Fitness Facts: Vitamin D
By Liz Cook
Registered Dietitian, Canyon Health and Wellness Clinic
While all vitamins are important, one has been getting a little extra press lately. You may have heard that vitamin D is believed to have a protective effect against COVID-19.
According to Harvard Health, “There is some evidence to suggest that vitamin D might help protect against becoming infected with, and developing serious symptoms of, COVID-19.”
While taking vitamin D supplements doesn’t guarantee that you won’t get COVID-19, ensuring you are getting enough vitamin D is beneficial for your overall health all of the time and may be extra beneficial right now.
Vitamin D deficiency is one of the most common vitamin deficiencies in our country – according to estimates, from 20-40% of the population experiences vitamin D deficiency.
Even in the sunny state of Arizona, low levels of vitamin D are not uncommon.
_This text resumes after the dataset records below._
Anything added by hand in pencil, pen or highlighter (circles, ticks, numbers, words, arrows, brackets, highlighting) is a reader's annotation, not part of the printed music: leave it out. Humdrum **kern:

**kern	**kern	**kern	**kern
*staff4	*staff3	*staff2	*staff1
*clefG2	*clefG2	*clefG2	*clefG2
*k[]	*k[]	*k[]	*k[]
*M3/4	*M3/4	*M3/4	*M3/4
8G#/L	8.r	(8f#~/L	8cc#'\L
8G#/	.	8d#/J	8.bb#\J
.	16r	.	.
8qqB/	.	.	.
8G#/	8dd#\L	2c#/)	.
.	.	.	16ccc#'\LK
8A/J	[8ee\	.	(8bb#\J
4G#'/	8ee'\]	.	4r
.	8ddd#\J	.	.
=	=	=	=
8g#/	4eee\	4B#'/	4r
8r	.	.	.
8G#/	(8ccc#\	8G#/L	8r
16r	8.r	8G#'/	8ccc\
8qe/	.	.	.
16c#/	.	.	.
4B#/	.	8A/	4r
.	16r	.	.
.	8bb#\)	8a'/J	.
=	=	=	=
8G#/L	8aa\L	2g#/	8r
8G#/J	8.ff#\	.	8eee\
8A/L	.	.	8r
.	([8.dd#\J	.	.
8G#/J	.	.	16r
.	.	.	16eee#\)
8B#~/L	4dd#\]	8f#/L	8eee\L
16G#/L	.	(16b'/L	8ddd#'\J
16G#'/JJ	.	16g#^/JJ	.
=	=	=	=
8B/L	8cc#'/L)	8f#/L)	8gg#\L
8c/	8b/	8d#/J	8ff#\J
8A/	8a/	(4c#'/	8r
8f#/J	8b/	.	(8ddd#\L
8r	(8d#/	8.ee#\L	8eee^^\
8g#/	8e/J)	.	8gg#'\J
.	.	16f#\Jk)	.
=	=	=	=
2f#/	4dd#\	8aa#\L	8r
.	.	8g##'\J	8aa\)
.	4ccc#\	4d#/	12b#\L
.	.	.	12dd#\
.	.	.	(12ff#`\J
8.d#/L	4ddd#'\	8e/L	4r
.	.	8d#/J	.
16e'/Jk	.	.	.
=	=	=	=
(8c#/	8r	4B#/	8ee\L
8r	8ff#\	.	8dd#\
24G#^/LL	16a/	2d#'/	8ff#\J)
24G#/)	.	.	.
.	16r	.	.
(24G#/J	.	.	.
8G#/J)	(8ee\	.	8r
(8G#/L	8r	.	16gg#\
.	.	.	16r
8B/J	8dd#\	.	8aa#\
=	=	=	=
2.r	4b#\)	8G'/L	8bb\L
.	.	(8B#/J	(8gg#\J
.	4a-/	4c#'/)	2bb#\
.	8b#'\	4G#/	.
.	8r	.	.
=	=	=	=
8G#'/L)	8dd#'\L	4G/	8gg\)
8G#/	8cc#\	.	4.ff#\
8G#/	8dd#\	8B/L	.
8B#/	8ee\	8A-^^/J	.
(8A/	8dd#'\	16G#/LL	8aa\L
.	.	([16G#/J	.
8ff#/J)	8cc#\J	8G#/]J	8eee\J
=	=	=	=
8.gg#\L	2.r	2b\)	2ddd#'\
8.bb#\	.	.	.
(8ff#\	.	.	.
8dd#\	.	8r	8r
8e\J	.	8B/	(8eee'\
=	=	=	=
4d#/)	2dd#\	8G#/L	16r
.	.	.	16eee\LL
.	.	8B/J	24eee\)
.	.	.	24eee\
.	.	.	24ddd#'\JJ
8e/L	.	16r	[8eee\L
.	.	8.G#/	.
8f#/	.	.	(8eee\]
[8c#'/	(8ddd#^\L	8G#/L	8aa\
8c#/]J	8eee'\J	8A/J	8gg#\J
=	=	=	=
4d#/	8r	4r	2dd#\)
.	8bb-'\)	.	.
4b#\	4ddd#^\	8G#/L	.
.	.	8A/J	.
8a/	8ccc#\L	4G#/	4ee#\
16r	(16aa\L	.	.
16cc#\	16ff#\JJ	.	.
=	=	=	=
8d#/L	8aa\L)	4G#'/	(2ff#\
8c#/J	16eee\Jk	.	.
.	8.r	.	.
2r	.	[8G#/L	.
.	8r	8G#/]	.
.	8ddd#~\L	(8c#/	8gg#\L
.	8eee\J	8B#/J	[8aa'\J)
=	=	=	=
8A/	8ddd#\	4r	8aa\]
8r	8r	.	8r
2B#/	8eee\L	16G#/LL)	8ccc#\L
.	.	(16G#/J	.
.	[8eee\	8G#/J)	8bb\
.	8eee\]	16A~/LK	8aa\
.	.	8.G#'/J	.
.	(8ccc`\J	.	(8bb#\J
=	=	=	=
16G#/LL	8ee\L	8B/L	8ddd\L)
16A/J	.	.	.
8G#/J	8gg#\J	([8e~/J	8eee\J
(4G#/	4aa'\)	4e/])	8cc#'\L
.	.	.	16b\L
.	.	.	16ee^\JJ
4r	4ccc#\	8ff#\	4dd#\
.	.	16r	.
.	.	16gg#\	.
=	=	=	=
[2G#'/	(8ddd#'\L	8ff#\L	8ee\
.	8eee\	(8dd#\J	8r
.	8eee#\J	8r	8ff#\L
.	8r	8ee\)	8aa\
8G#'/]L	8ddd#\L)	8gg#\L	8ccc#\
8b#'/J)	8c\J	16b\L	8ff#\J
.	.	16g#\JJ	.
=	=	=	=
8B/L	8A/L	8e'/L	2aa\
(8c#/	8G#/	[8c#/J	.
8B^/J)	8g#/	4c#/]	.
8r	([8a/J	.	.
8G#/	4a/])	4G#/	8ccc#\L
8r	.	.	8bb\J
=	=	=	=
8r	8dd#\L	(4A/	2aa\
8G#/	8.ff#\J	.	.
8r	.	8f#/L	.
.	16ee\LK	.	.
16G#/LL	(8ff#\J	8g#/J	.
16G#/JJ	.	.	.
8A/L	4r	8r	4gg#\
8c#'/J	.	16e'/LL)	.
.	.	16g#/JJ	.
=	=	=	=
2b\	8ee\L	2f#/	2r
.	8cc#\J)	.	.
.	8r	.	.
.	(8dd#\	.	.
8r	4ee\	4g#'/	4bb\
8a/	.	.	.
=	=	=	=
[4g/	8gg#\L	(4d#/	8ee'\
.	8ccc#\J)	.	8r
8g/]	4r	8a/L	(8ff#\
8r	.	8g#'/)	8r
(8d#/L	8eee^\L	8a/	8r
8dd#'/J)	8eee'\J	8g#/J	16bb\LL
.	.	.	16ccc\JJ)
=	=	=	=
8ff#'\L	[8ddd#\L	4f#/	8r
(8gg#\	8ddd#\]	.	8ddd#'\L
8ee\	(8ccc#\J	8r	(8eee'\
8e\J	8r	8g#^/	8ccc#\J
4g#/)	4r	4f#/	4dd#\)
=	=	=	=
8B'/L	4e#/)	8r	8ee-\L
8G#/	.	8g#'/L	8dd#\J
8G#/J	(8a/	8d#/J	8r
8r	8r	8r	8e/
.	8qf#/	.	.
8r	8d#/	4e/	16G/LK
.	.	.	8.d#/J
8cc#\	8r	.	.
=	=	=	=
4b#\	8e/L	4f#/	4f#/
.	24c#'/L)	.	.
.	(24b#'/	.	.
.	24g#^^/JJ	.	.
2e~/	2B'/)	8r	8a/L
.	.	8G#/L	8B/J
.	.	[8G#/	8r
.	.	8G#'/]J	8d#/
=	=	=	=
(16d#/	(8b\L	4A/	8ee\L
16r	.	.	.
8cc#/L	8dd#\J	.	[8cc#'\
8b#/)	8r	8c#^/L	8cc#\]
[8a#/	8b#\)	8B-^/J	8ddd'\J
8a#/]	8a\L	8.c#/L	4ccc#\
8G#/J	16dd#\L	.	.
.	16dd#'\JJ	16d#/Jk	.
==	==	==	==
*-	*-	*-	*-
Vitamin D is crucial for our immune system, our bones and our mood, and symptoms of low vitamin D include increased risk for infection, fatigue, muscle aches and pains, depression, delayed wound healing and hair loss.
Vitamin D is a fat-soluble vitamin, meaning that your body stores it within its fat cells until it is needed. However, if you are not getting enough of the vitamin on a regular basis, your stores will drop below levels needed for optimal health.
You can get your daily dose of vitamin D in three major ways.
The first is through food. However, there are not a ton of natural sources of vitamin D. Fish and fish oils, egg yolks and mushrooms are all good sources of vitamin D. Some other foods, including milk and dairy products, alternative milks (almond, soy, coconut, etc.), orange juices and breakfast cereals, often are fortified with vitamin D to help boost intakes.
Another key source of vitamin D is the sun. The UV rays from the sun trigger vitamin D synthesis in the skin and contribute to overall vitamin D status.
The third key way is through a vitamin supplement. This can come in the form of a daily multivitamin or a specific vitamin D supplement.
In order to get enough vitamin D from food, it is recommended that adults aim to consume about 600 IU of vitamin D daily. This helps the body maintain healthy stores of this vitamin. However, it is not recommended that the average person consume more than 4,000 IU daily unless otherwise instructed by a doctor.
The recommendation for getting enough vitamin D from the sun is 5 to 30 minutes of sun exposure between the hours of 10 a.m. and 3 p.m. at least 2-3 days each week. Aiming for 15 minutes daily is also a good goal to ensure adequacy.
If you are unable to get enough vitamin D from food and the sun regularly, supplements are an efficient way to close those gaps. However, it is always best to speak with your doctor or dietitian before beginning any supplement.
All in all, whether vitamin D is protective against COVID-19 or not, it never hurts to make sure you are fully nourished and getting a little fresh air and sunlight each day!